The law on carriage of goods is a well-harmonized area of international law – a streamlined set of rules that allows cargo owners and carriers to save valuable time and resources. While freight forwarders are an important element of every consignment it is surprising that many elements of forwarder’s liability are still regulated by national law.
And in some important ways, forwarder’s liability differs in Latvia from that in other countries.
Freight forwarders tend to have dual liability. Unless the parties have expressly agreed otherwise, the forwarder may either be liable only for its own mistakes or may assume the liability of other parties that have been involved in the consignment by the forwarder.
Generally, a forwarder’s liability is limited to arranging the consignment in a diligent and prudent manner. However, under Latvian law forwarders also assume the liability of other parties involved in the consignment if the forwarder has expressly or impliedly assumed the liability of the carrier; the forwarder determined the fee for a carriage; the forwarder issued a consignment note in its own name; or the carriage takes place exclusively via road transport.

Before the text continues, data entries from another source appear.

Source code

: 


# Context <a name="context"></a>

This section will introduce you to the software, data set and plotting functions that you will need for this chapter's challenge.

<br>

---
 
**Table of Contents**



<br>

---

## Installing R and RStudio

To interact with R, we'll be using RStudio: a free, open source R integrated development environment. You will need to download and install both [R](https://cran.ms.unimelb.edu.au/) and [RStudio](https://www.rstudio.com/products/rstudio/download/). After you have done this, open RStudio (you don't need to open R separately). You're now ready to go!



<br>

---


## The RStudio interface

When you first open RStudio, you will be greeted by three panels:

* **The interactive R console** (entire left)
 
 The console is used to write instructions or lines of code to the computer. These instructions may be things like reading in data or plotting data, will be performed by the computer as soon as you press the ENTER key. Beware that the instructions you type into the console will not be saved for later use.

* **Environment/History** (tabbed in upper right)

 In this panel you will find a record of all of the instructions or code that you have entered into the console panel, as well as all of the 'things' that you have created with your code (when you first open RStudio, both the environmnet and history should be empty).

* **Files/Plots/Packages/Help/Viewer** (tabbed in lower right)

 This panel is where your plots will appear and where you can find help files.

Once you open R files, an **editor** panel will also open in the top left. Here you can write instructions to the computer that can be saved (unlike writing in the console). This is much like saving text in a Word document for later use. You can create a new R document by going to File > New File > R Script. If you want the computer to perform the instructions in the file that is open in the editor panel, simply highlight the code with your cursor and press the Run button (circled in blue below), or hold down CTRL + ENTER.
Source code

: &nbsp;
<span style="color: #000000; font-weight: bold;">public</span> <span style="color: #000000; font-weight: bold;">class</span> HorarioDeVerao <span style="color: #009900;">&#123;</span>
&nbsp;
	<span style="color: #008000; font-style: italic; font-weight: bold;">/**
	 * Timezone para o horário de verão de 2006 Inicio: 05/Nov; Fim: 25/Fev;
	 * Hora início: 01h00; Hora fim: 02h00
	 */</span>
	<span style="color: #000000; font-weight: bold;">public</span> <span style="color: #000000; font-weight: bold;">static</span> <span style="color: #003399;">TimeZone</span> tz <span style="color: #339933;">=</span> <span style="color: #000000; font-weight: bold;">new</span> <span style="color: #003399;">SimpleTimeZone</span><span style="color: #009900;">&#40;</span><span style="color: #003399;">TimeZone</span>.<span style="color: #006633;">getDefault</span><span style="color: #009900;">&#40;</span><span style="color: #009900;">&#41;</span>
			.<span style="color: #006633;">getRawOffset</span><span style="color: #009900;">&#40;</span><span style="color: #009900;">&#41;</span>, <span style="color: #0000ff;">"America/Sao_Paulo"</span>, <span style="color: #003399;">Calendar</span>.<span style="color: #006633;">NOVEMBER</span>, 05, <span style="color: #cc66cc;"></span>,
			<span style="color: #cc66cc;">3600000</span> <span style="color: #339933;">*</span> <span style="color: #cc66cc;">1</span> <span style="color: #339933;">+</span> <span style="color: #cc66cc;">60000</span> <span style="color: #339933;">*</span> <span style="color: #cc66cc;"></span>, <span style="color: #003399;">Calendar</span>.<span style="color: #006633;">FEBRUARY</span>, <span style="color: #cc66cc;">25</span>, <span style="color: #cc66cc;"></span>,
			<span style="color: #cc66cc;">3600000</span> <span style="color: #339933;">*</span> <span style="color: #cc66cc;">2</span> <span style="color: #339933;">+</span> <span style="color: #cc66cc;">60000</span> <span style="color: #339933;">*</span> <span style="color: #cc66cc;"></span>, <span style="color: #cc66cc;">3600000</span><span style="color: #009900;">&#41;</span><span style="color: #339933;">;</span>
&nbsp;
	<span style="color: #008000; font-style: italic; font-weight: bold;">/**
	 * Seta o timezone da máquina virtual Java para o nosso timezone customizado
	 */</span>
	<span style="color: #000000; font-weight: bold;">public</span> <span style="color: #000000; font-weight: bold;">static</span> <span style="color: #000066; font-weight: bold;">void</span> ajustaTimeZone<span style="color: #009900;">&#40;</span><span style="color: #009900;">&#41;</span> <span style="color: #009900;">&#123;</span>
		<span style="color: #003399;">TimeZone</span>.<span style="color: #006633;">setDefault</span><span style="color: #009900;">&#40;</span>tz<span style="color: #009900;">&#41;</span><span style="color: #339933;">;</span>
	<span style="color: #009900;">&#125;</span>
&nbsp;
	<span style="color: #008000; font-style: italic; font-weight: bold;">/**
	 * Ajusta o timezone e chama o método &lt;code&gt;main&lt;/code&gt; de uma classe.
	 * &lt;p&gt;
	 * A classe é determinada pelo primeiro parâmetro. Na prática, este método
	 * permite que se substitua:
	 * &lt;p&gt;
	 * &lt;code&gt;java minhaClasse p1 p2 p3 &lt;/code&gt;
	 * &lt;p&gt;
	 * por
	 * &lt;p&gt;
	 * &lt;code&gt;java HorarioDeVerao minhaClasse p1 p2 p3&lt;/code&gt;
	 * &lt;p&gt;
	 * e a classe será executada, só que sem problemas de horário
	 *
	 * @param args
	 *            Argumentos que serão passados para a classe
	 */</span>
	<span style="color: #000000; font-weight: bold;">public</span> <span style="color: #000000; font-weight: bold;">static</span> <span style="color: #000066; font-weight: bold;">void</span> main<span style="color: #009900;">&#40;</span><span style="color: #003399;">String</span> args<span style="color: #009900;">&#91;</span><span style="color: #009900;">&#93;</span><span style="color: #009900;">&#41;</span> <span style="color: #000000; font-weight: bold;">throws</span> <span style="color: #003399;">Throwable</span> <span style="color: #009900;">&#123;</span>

These conditions for extended forwarder liability can be easily met. Forwarders often set the carriage fees, exclusively use road transport, or otherwise engage in carrier functions that give rise to implied liability. As a result, in most occasions forwarders assume the full liability of carriers, warehouse operators, and other parties involved in a consignment.
The law limits the maximum amount of forwarder’s liability to 8.33 special drawing rates (SDR) for each gross mass kilogram of freight. What is peculiar about forwarder’s liability under Latvian law, however, is that the liability limit operates irrespective of the type of carriage used for the consignment. That means that when the carriage takes place by means of transport that has higher or lower liability limits, the forwarder may have a higher or lower liability limit than the limit used for the particular industry. For example, if the loss of cargo occurs within an air consignment, then the forwarder’s liability will remain capped at 8.33 SDR instead of the 19 SDR for each gross mass kilogram that is the liability limit for air transport.
These liability limits apply only to cases of cargo loss or damage, but not to cases of delayed delivery, in which the forwarder may potentially be liable for the full amount of the loss. This conflicts with the overall transport industry standard, in which carrier liability is limited to the amount of the fee received for the carriage.
Where the consignor has not set a specific cargo delivery deadline, the forwarder shall be responsible for the delivery of the cargo within a reasonable time. On the other hand, if a specific delivery deadline was set by the consignor, then the forwarder shall be liable for any delay that could have been avoided by an honest and careful merchant. That means that the forwarder must follow a very high degree of care and may become liable for any negligence or wilful misconduct that contributed to the failure to meet the agreed-upon delivery date.
Similarly, as in other countries, Latvian law provides that claims against forwarders expire within one year, except for claims of wilful misconduct or gross negligence, which expire in three years. Recent case law from Latvia’s Court of Appeal has provided valuable guidance as to what actions of a forwarder may constitute gross negligence under Latvian law.
In the matter considered by the court the cargo was delivered late and part of the cargo was stolen when the carrier’s vehicle experienced technical problems during the carriage. Even though the carrier informed the forwarder about the need to carry out roadside repairs, the forwarder ignored this information for over one month. The court established that the forwarder’s degree of care required the forwarder to engage proactively with the carrier and facilitate the safe delivery of the cargo. The court held that the forwarder’s failure to demonstrate any interest in the carrier’s technical difficulties qualified as gross negligence.